* **WORK TASK**
From the data below, set down exactly the lines between the one holding "pinky tip: (65, 56)" and the one holding "middle pip: (48, 47)", inclusive, and no others.

* **DATA EXTRACT**
*** Block opens ***

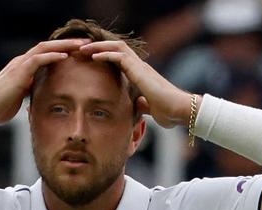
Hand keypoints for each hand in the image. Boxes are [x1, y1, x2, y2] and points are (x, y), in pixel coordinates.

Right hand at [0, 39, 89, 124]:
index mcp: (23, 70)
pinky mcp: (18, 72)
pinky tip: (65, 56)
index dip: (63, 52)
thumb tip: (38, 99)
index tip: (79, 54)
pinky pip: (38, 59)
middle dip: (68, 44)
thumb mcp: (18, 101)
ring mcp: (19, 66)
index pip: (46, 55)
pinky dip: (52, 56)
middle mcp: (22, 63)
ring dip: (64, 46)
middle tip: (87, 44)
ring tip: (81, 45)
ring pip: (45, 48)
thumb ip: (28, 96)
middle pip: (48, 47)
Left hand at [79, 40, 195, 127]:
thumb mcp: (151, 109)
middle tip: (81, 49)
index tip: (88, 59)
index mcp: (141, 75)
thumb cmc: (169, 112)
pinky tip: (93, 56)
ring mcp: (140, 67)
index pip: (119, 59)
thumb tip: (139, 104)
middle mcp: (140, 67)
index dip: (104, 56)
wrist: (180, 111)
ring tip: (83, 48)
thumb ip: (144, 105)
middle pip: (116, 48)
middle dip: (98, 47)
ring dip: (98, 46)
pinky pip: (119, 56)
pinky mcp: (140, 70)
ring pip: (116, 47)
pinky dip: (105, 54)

*** Block closes ***
*** Block opens ***

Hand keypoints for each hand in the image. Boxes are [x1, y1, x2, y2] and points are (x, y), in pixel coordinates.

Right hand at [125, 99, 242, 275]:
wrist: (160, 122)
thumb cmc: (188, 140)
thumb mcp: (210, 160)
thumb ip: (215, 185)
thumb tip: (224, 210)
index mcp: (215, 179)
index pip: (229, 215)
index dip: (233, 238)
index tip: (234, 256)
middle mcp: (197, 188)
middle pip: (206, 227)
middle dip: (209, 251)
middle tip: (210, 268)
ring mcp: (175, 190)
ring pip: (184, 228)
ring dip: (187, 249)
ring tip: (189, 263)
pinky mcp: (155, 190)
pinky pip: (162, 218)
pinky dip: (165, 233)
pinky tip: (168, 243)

*** Block closes ***
*** Block opens ***

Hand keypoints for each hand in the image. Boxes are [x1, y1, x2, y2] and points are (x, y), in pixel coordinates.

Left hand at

*** Block closes ***

* **ANSWER BELOW**
pinky tip: (65, 56)
index dip: (63, 52)
thumb tip: (38, 99)
index tip: (79, 54)
pinky pip: (38, 59)
middle dip: (68, 44)
thumb mcp: (18, 101)
ring mcp: (19, 66)
index pip: (46, 55)
pinky dip: (52, 56)
middle mcp: (22, 63)
ring dip: (64, 46)
middle tip: (87, 44)
ring tip: (81, 45)
ring pip: (45, 48)
thumb ip: (28, 96)
middle pip: (48, 47)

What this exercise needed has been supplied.